▶ [Exercise directions]:
Find the number of lines containing the string "parents" in the data. Answer with the number by itself.

▶ [Material for this task]:

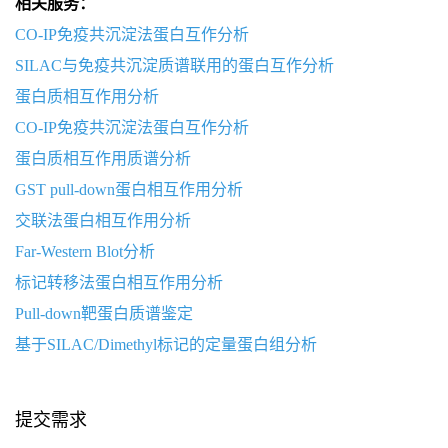
相关服务：
CO-IP免疫共沉淀法蛋白互作分析
SILAC与免疫共沉淀质谱联用的蛋白互作分析
蛋白质相互作用分析
CO-IP免疫共沉淀法蛋白互作分析
蛋白质相互作用质谱分析
GST pull-down蛋白相互作用分析
交联法蛋白相互作用分析
Far-Western Blot分析
标记转移法蛋白相互作用分析
Pull-down靶蛋白质谱鉴定
基于SILAC/Dimethyl标记的定量蛋白组分析
提交需求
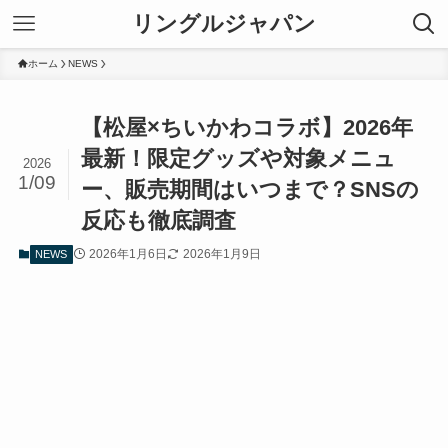
リングルジャパン
ホーム
NEWS
【松屋×ちいかわコラボ】2026年
最新！限定グッズや対象メニュ
2026
1/09
ー、販売期間はいつまで？SNSの
反応も徹底調査
2026年1月6日
2026年1月9日
NEWS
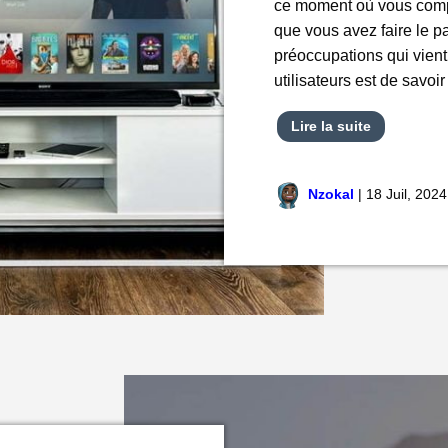
ce moment où vous compt
que vous avez faire le pa
préoccupations qui vient
utilisateurs est de savoi
Lire la suite
Nzokal
|
18 Juil, 2024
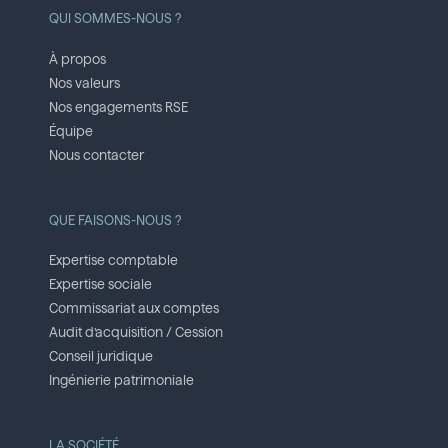
QUI SOMMES-NOUS ?
À propos
Nos valeurs
Nos engagements RSE
Équipe
Nous contacter
QUE FAISONS-NOUS ?
Expertise comptable
Expertise sociale
Commissariat aux comptes
Audit d’acquisition / Cession
Conseil juridique
Ingénierie patrimoniale
LA SOCIÉTÉ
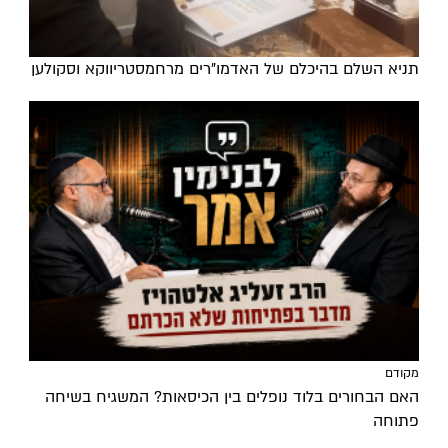
תניא השלם בהיכלם של האדמו"רים מרחמסטריווקא וסקולען
מקודם
האם הבחורים בלוד נופלים בין הכיסאות? המשגיח בשיחה
פתוחה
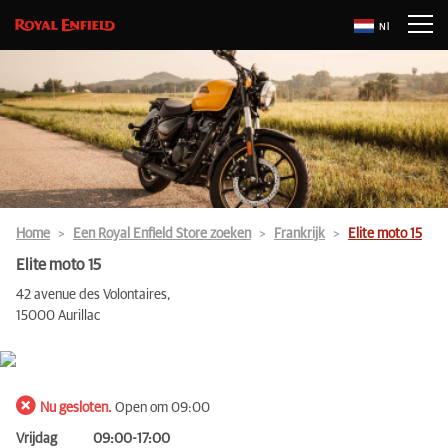
Nl
Home
Een Royal Enfield Store zoeken
Frankrijk
Elite moto 15
Elite moto 15
42 avenue des Volontaires,
15000 Aurillac
Nu gesloten.
Open om 09:00
Vrijdag
09:00-17:00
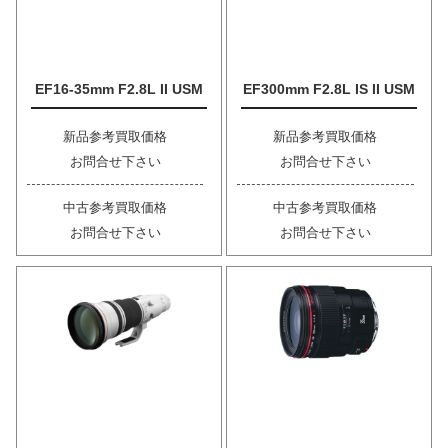
EF16-35mm F2.8L II USM
EF300mm F2.8L IS II USM
新品参考買取価格
新品参考買取価格
お問合せ下さい
お問合せ下さい
中古参考買取価格
中古参考買取価格
お問合せ下さい
お問合せ下さい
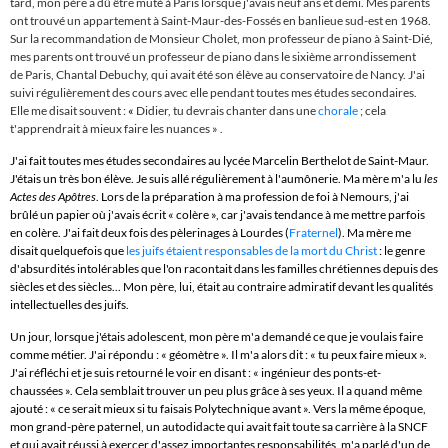
tard, mon père a dû être muté à Paris lorsque j'avais neuf ans et demi. Mes parents
ont trouvé un appartement à Saint-Maur-des-Fossés en banlieue sud-est en 1968.
Sur la recommandation de Monsieur Cholet, mon professeur de piano à Saint-Dié,
mes parents ont trouvé un professeur de piano dans le sixième arrondissement
de Paris, Chantal Debuchy, qui avait été son élève au conservatoire de Nancy. J'ai
suivi régulièrement des cours avec elle pendant toutes mes études secondaires.
Elle me disait souvent :
«
Didier, tu devrais chanter dans une
chorale
; cela
t'apprendrait à mieux faire les nuances »
.
J'ai fait toutes mes études secondaires au lycée Marcelin Berthelot de Saint-Maur.
J'étais un très bon élève. Je suis allé régulièrement à l'aumônerie. Ma mère m'a lu
les
Actes des Apôtres
. Lors de la préparation à ma profession de foi à Nemours, j'ai
brûlé un papier où j'avais écrit « colère », car j'avais tendance à me mettre parfois
en colère. J'ai fait deux fois des pèlerinages à Lourdes (
Fraternel
). Ma mère me
disait quelquefois que
les juifs étaient responsables de la mort du Christ
: le genre
d'absurdités intolérables que l'on racontait dans les familles chrétiennes depuis des
siècles et des siècles... Mon père, lui, était au contraire admiratif devant les qualités
intellectuelles des juifs.
Un jour, lorsque j'étais adolescent, mon père m'a demandé ce que je voulais faire
comme métier. J'ai répondu : « géomètre ». Il m'a alors dit : « tu peux faire mieux ».
J'ai réfléchi et je suis retourné le voir en disant : « ingénieur des ponts-et-
chaussées ». Cela semblait trouver un peu plus grâce à ses yeux. Il a quand même
ajouté : « ce serait mieux si tu faisais Polytechnique avant ».
Vers la même époque,
mon grand-père paternel, un autodidacte qui avait fait toute sa carrière à la SNCF
et qui avait réussi à exercer d'assez importantes responsabilités, m'a parlé d'un de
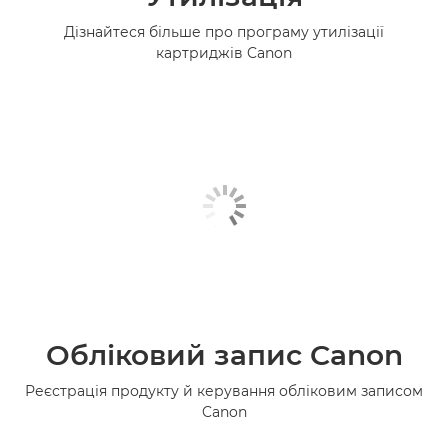
Дізнайтеся більше про програму утилізації
картриджів Canon
Обліковий запис Canon
Реєстрація продукту й керування обліковим записом
Canon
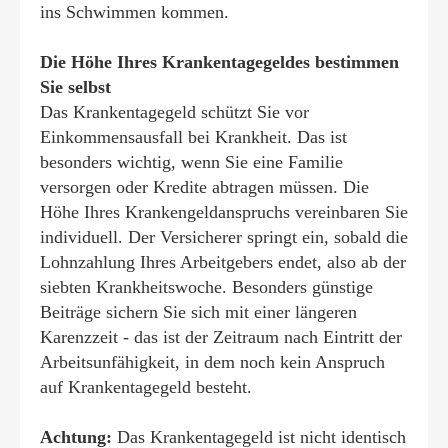
ins Schwimmen kommen.
Die Höhe Ihres Krankentagegeldes bestimmen
Sie selbst
Das Krankentagegeld schützt Sie vor
Einkommensausfall bei Krankheit. Das ist
besonders wichtig, wenn Sie eine Familie
versorgen oder Kredite abtragen müssen. Die
Höhe Ihres Krankengeldanspruchs vereinbaren Sie
individuell. Der Versicherer springt ein, sobald die
Lohnzahlung Ihres Arbeitgebers endet, also ab der
siebten Krankheitswoche. Besonders günstige
Beiträge sichern Sie sich mit einer längeren
Karenzzeit - das ist der Zeitraum nach Eintritt der
Arbeitsunfähigkeit, in dem noch kein Anspruch
auf Krankentagegeld besteht.
Achtung:
Das Krankentagegeld ist nicht identisch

▶ [Your solution]:
2